* Page text
⁂
R Logo

A First Practical Session with R



Begin by starting R by going

Start ® Programs ® Teaching ® Maths

Click on Maths. You will then find various icons including one for R. Double click on this icon. You should then find that the screen displays a window headed

R Console

After the red > prompt, type

data(faithful)

to load the faithful data frame which has 272 rows and 2 columns; the waiting time between eruptions and the duration of the eruption for the Old Faithful geyser in Yellowstone National Park, Wyoming, USA. Typing

names(faithful)

will give you the names of the variables contained in this data frame, while typing

?faithful

will give a more detailed description of the data frame, while typing

faithful

will display all the data (but you will need to scroll back with the right hand scroll bar to see it all). You can refer to the first column alone as faithful[,1] or as faithful[,"eruptions"] and similarly for the second column, but it makes life a bit easier to type

attach(faithful)

after which you can refer to the first column simply as eruptions and to the second simply as waiting. You can refer to the third element of waiting simply as waiting[3], and this is in fact the same as faithful[3,2] since waiting constitutes the second column of faithful.
⁂
* The data
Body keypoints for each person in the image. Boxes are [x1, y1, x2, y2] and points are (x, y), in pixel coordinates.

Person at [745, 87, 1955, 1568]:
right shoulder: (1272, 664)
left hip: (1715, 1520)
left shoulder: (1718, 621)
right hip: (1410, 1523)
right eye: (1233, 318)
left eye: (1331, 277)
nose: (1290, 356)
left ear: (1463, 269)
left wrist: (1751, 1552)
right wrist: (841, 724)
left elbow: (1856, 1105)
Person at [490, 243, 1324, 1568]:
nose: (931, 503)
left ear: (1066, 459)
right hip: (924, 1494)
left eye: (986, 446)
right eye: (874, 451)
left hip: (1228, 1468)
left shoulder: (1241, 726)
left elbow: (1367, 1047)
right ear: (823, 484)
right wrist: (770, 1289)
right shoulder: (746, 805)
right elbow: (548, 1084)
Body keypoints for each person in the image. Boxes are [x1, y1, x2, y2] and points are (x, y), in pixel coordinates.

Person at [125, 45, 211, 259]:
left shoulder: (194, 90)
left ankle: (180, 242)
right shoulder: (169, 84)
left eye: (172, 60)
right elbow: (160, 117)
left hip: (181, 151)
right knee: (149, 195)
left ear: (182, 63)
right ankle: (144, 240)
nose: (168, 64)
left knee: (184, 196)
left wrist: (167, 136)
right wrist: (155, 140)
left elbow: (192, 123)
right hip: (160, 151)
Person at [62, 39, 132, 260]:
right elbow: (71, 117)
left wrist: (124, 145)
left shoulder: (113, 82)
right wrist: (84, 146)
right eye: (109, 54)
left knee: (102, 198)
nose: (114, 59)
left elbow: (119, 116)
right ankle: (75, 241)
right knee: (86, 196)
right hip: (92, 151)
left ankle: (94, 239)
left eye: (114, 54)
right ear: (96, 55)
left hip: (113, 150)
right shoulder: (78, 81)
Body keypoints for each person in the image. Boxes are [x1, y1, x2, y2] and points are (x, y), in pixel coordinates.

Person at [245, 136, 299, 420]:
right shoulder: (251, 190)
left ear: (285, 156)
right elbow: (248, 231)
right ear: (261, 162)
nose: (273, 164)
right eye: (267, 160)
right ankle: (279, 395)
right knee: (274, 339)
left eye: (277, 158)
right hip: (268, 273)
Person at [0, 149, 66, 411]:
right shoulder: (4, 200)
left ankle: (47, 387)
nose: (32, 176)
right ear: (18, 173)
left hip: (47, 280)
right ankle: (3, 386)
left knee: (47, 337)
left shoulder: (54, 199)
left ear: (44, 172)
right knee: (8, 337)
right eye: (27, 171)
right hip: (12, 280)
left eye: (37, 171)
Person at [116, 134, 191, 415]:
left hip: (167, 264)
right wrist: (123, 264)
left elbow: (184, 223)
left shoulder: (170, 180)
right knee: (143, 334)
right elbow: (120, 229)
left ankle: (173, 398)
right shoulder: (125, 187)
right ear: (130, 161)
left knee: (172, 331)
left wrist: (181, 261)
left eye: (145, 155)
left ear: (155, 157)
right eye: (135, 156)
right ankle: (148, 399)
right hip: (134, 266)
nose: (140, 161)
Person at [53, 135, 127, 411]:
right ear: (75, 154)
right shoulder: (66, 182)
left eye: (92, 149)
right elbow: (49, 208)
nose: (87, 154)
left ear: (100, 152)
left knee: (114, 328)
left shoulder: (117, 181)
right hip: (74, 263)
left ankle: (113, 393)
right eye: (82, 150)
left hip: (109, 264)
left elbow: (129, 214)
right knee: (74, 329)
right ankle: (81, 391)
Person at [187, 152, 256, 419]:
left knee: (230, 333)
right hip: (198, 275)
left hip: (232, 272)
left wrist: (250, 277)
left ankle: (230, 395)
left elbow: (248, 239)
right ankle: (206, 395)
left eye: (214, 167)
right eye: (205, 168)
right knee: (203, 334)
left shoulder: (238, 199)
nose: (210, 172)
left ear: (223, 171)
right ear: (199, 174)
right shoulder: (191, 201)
⁂
* Your tasks
(1) Using the R tutorial on the faithful data, answer each question on its own line:
(a) How many rows and columns does the faithful data frame have?
(b) What color is the prompt after which you type commands?
(c) Which expression is waiting[3] the same as?
(2) Duplicate the R tutorial on the faithful data from "will give you" up to and including "column of faithful.", changing nothing.
(3) Go on with the R tutorial on the faithful data, starting right after its last sentence.

* Answers for each item
(1)
(a) 272 rows and 2 columns
(b) Red
(c) faithful[3,2]

(2)
will give you the names of the variables contained in this data frame, while typing

?faithful

will give a more detailed description of the data frame, while typing

faithful

will display all the data (but you will need to scroll back with the right hand scroll bar to see it all). You can refer to the first column alone as faithful[,1] or as faithful[,"eruptions"] and similarly for the second column, but it makes life a bit easier to type

attach(faithful)

after which you can refer to the first column simply as eruptions and to the second simply as waiting. You can refer to the third element of waiting simply as waiting[3], and this is in fact the same as faithful[3,2] since waiting constitutes the second column of faithful.

(3)
Try finding some simple descriptive statistics. For example, mean(waiting) will give the mean waiting time. If you simply type

mean(waiting)

the mean waiting time will be displayed, whereas if you type

m <- mean(waiting)

then the variable m will be given a value equal to this mean. You can then type m to see its value, but you can also use it in further calculations, which may make formulae look less cumbersome than if you use mean(waiting) every time. (You may care to note that while you can use _ instead of <- for assignemnt, in the words of Venables and Ripley, "We regard the use of _ for assigment as unreadable". They also point out that, "Assignments using the right-hand pointing combination -> are also allowed to make assigments in the opposite direction, but these are never needed and are little used in practice.")

Some other descriptive statistics, the meanings of which are pretty obvious, are given by median, var and sd. You may also care to see what results from quantile. Naturally, you can refer to the second of the numbers which are printed out when you type quantile(waiting) as quantile(waiting)[2]. You may also care to try summary or fivenum. The number of observations can be found from length.

Sometimes you want not just the mean of one variable, but the means of several. In this connection it is worth looking at the result of

apply(faithful,2,mean)

(or, e.g., apply(faithful,2,sum) or apply(faithful,1,mean).

You should then try some simple graphical techniques. Investigate the results of boxplot(waiting) or stem(waitng) (you can vary the display of the latter by, e.g., going stem(waiting,scale=2).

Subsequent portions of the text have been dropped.